PURPOSE: In vertebrates, intrinsically photosensitive retinal ganglion cells (ipRGCs) acting as nonvisual photoreceptors transmit environmental illumination information to the brain, regulating diverse non-image-forming tasks. The phototransduction cascade in chicken ipRGCs has been shown to resemble that of rhabdomeric photoreceptors and involves phospholipase C (PLC) activation. The current work was an investigation of the participation of the phosphoinositide (PIP) cycle in this mechanism and of whether changes in activities of inositol 1,4,5-trisphosphate (IP(3)) and PIP kinase are triggered by light. METHODS: Primary cultures of Thy-1 immunopurified chicken embryonic RGCs were exposed to bright light pulses or kept in the dark, to assess intracellular Ca(2+) mobilization by Fluo-3 AM fluorescence microscopy, IP(3) levels, and enzymatic activities of diacylglycerol, phosphatidylinositol, and phosphatidylinositol phosphate kinases (DAGK, PIK, and PIPK, respectively), by radioactive assays. The presence of different melanopsins (Opn4m and Opn4x) and other photopigments was determined by RT-PCR and immunochemistry. RESULTS: Cultured RGCs expressing different nonvisual photopigments displayed a significant and rapid increase in IP(3) levels (1.3-fold) and Ca(2+) mobilization by light, which was reversed by administration of the PLC inhibitor U73122 (5 µM). Brief light pulses also caused a very rapid and transient activation of DAGK, PIK, and PIPK compared with that in the dark control. CONCLUSIONS: The results indicate for the first time that light stimulation of chicken RGC cultures activates the PIP cycle, causing an increase in intracellular levels of IP(3), changes in levels of phosphatidic acid, PIP, and PIP(2); and mobilization of Ca(2+).

An invertebrate-like phototransduction cascade mediates light detection in the chicken retinal ganglion cells.

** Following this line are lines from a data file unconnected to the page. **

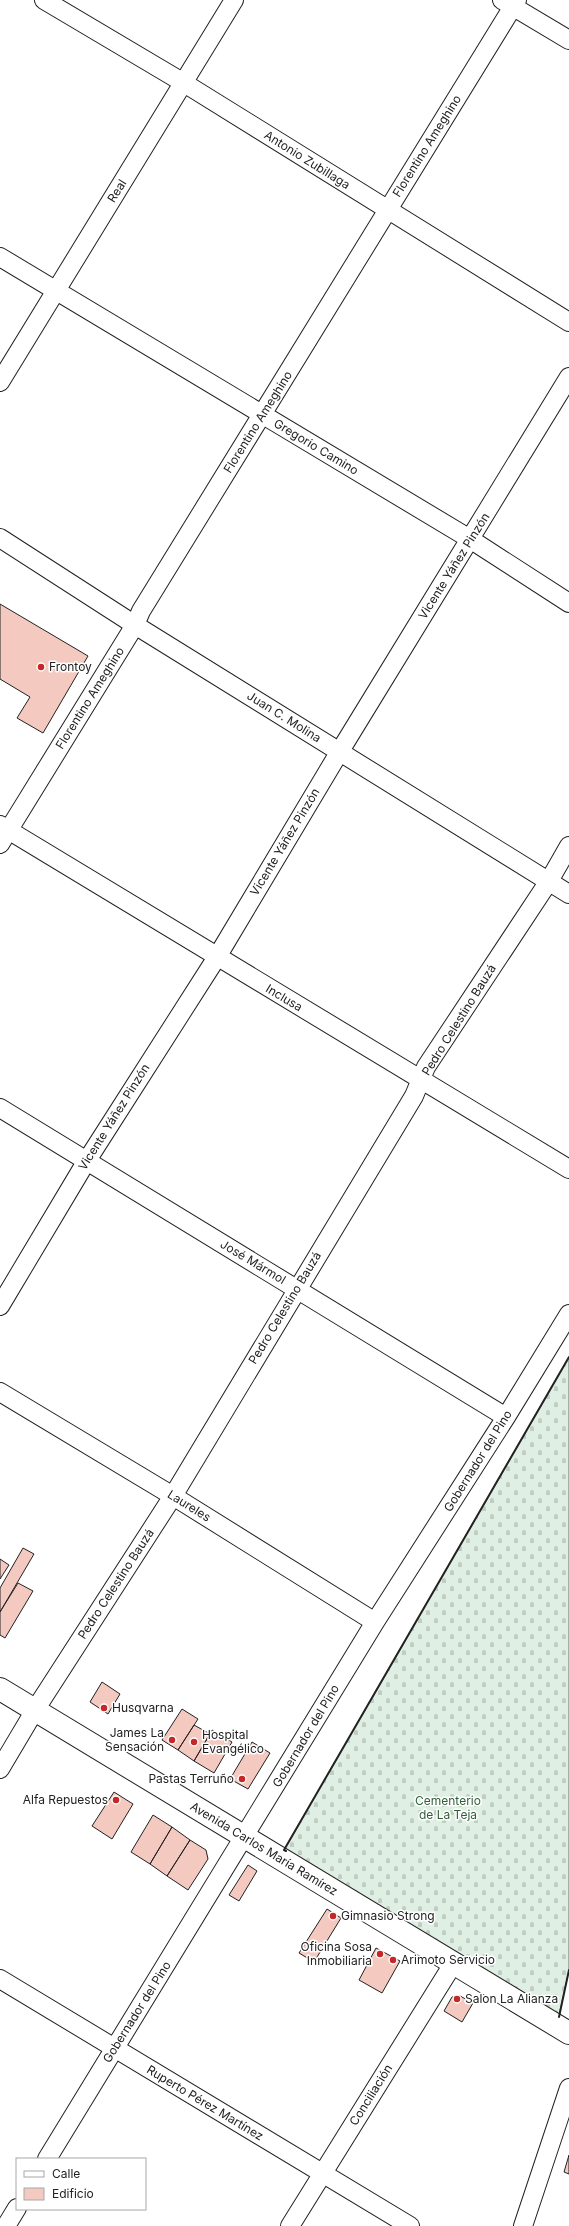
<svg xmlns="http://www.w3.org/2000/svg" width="569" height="2226" viewBox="0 0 569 2226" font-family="Inter,sans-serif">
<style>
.cemetery{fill:url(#cemetery-stones);stroke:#6f6f6f}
.building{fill:#f3c9c0;stroke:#222}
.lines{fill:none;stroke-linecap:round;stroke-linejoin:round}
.minor-casing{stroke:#222;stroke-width:20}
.major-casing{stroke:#222;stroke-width:24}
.minor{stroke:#fff;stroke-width:18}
.major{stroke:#fff;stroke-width:22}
.wall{stroke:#222;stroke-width:2}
.poi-dot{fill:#c62828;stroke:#fff;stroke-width:1.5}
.labels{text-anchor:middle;stroke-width:3;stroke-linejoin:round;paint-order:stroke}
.street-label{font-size:12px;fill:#222;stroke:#fff}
.poi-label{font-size:12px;fill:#222;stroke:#fff;text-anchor:start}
.park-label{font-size:12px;fill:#2f5e38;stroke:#fff}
</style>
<defs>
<pattern id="cemetery-stones" width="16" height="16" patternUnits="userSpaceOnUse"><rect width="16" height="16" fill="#e0efe3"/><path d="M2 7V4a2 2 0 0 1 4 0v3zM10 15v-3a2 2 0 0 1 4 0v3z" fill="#c0cdc2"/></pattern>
</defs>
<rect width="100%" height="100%" fill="#fff"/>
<!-- cemetery -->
<path class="cemetery" d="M 569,1357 L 569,1970 L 558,2019 L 284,1850 Z"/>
<!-- building -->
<path class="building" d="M 0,604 L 88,656 L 43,733 L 17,718 L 30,697 L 0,679 Z
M 23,1548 L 34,1554 L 0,1612 L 0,1588 Z
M 0,1559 L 9,1565 L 0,1579 Z
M 18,1583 L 33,1591 L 5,1638 L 0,1635 L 0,1612 Z
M 102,1682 L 120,1694 L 108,1714 L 90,1702 Z
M 182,1709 L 198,1719 L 178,1750 L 162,1740 Z
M 194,1725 L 210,1734 L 194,1761 L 178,1750 Z
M 212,1730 L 232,1742 L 214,1773 L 194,1761 Z
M 252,1742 L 270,1753 L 248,1789 L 230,1779 Z
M 114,1792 L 133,1804 L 112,1839 L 92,1826 Z
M 153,1815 L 172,1827 L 150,1864 L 131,1852 Z
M 172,1827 L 190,1840 L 167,1876 L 150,1864 Z
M 190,1840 L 206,1850 L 208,1859 L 188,1890 L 167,1876 Z
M 248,1865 L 257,1871 L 239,1901 L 229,1895 Z
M 327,1909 L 341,1918 L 314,1962 L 299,1953 Z
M 376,1948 L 400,1961 L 382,1993 L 359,1980 Z
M 460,1996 L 473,2003 L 462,2022 L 444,2011 L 452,1997 Z
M 569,2155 L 569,2174 L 564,2172 Z"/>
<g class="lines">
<defs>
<path id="minor" d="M 44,0 L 184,83 L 569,322
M 502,0 L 569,40
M 0,257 L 470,539 L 569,603
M 0,382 L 234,0
M 0,538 L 135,625 L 569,894
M 0,825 L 569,1169
M 0,844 L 135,625 L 141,611 L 517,0
M 0,1108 L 506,1417
M 0,1306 L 86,1162 L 217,957 L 340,751 L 569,377
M 0,1392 L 173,1496 L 375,1622
M 0,1769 L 35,1710 L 173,1496 L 414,1096 L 426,1067 L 549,881 L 569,846
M 0,1979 L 410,2226
M 47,2159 L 375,1622 L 506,1417 L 569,1314
M 6,2226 L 17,2208
M 290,2226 L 453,1964
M 523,2226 L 569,2088"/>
<path id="major" d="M 0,1689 L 569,2033"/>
</defs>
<!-- minor casing -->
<use href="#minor" class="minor-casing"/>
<!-- major casing -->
<use href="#major" class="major-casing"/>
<!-- minor -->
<use href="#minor" class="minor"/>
<!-- major -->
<use href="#major" class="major"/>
<!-- wall -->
<path class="wall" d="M 286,1851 L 284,1850 L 569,1357
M 559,2017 L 569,1970"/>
</g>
<!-- markers -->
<g class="poi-dot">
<circle cx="41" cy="667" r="4"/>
<circle cx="104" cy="1708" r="4"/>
<circle cx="172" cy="1740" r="4"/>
<circle cx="194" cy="1742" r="4"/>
<circle cx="242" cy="1779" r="4"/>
<circle cx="116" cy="1800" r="4"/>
<circle cx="333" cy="1916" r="4"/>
<circle cx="380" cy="1954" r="4"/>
<circle cx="393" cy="1960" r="4"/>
<circle cx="457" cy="1999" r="4"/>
</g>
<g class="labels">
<!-- street labels -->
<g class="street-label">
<text transform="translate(427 146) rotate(-58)" y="4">Florentino Ameghino</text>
<text transform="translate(307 160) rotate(32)" y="4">Antonio Zubillaga</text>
<text transform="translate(117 191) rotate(-58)" y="4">Real</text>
<text transform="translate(258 422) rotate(-58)" y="4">Florentino Ameghino</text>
<text transform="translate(316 447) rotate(31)" y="4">Gregorio Camino</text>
<text transform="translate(454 566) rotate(-58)" y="4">Vicente Yáñez Pinzón</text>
<text transform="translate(90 698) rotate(-58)" y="4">Florentino Ameghino</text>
<text transform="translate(284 717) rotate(32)" y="4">Juan C. Molina</text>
<text transform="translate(285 842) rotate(-59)" y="4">Vicente Yáñez Pinzón</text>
<text transform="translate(284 998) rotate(31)" y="4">Inclusa</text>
<text transform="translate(459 1020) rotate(-58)" y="4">Pedro Celestino Bauzá</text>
<text transform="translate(114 1117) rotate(-58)" y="4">Vicente Yáñez Pinzón</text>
<text transform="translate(253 1262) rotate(31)" y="4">José Mármol</text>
<text transform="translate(285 1308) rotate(-59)" y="4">Pedro Celestino Bauzá</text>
<text transform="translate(478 1461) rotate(-58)" y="4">Gobernador del Pino</text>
<text transform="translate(189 1506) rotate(32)" y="4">Laureles</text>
<text transform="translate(116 1584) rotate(-57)" y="4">Pedro Celestino Bauzá</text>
<text transform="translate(306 1736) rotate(-59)" y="4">Gobernador del Pino</text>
<text transform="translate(264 1849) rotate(31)" y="4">Avenida Carlos María Ramírez</text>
<text transform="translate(137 2012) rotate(-58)" y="4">Gobernador del Pino</text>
<text transform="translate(371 2095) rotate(-58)" y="4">Conciliación</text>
<text transform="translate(205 2103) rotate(31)" y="4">Ruperto Pérez Martínez</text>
</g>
<!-- poi labels -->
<g class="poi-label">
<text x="49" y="671">Frontoy</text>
<text x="112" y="1712">Husqvarna</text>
<text x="164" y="1737" text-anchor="end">James La<tspan x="164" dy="14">Sensación</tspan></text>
<text x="202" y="1739">Hospital<tspan x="202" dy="14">Evangélico</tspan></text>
<text x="234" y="1783" text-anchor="end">Pastas Terruño</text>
<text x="108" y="1804" text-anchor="end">Alfa Repuestos</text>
<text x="341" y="1920">Gimnasio Strong</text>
<text x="372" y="1951" text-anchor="end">Oficina Sosa<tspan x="372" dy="14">Inmobiliaria</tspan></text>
<text x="401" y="1964">Arimoto Servicio</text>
<text x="465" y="2003">Salon La Alianza</text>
</g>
<!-- park labels -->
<g class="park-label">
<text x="448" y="1805">Cementerio<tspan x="448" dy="14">de La Teja</tspan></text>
</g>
</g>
<!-- legend -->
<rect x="16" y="2158" width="130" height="52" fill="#ffffff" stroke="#a7a7a7"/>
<rect x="24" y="2171" width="20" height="6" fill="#ffffff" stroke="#a7a7a7"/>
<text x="52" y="2178" font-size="12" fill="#222222">Calle</text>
<rect x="24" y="2188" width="20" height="12" fill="#f3c9c0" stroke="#a7a7a7"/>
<text x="52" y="2198" font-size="12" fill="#222222">Edificio</text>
</svg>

Prebilaterian animals perceived ambient light through nonvisual rhabdomeric photoreceptors (RPs), which evolved as support of the chordate visual system. In vertebrates, the identity of nonvisual photoreceptors and the phototransduction cascade involved in nonimage forming tasks remain uncertain. We investigated whether chicken retinal ganglion cells (RGCs) could be nonvisual photoreceptors and the nature of the photocascade involved. We found that primary cultures of chicken embryonic RGCs express such RP markers as transcription factors Pax6 and Brn3, photopigment melanopsin, and G-protein q but not markers for ciliary photoreceptors (alpha-transducin and Crx). To investigate the photoreceptive capability of RGCs, we assessed the direct effect of light on 3H-melatonin synthesis in RGC cultures synchronized to 12:12 h light-dark cycles. In constant dark, RGCs displayed a daily variation in 3H-melatonin levels peaking at subjective day, which was significantly inhibited by light. This light effect was further increased by the chromophore all-trans-retinal and suppressed by specific inhibitors of the invertebrate photocascade involving phosphoinositide hydrolysis (100 microM neomycin; 5 microM U73122) and Ca2+ mobilization (10 mM BAPTA; 1 mM lanthanum). The results demonstrate that chicken RGCs are intrinsically photosensitive RPs operating via an invertebrate-like phototransduction cascade, which may be responsible for early detection of light before vision occurs.